I used BPE (as you explained) and share vocab and got 23.13 BLUE, 30.64 METEOR and 56.84 CHFR++ in LDC2015E85 dev set. In the paper you report 24.93 BLEU, 33.20 METEOR and 60.30 CHFR++.

@dungtn If you have the code for preprocessing (for SA and CNN models) in a bash file or python script, it would be nice if you share it for replication. Could you share the files?

dungtn commented 5 years ago

@vivald99 Sure, I'm happy to share that (disclaimer: it's based on my understanding, I'm not 100% sure it's what the author did). You can find the code in my fork of this repo :-)

vivald99 commented 5 years ago

@dungtn thank you for your reply! I will run again the model with your preprocessing. Please, if you reproduce results that are similar to the paper, share the information.
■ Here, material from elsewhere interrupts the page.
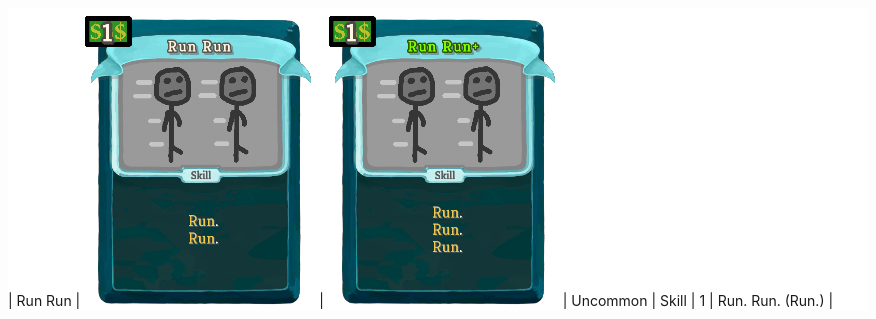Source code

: | Run Run | ![](small-card-images/RunRun.png) | ![](small-card-images/RunRunPlus.png) | Uncommon | Skill | 1 | Run. Run.  (Run.) |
dungtn commented 5 years ago

I checked the LDC2017T10 data, there're two differences

  1. The order in which the AMRs were processed (there are multiple files in the amrs directory and I processed them in different order than you did)
  2. There are a few places where the BPE is different, e.g., publication :arg1 ( lapse :arg1 ( memory...(yours) and publication :arg1 ( lap@@ se :arg1 ( memory... (mine)

@Amazing-J can you share the command that you use to linearize/anonymize the AMRs?

Is it ./anonDeAnon_java.sh anonymizeAmrFull true <amr_filename> from sinantie/NeuralAmr?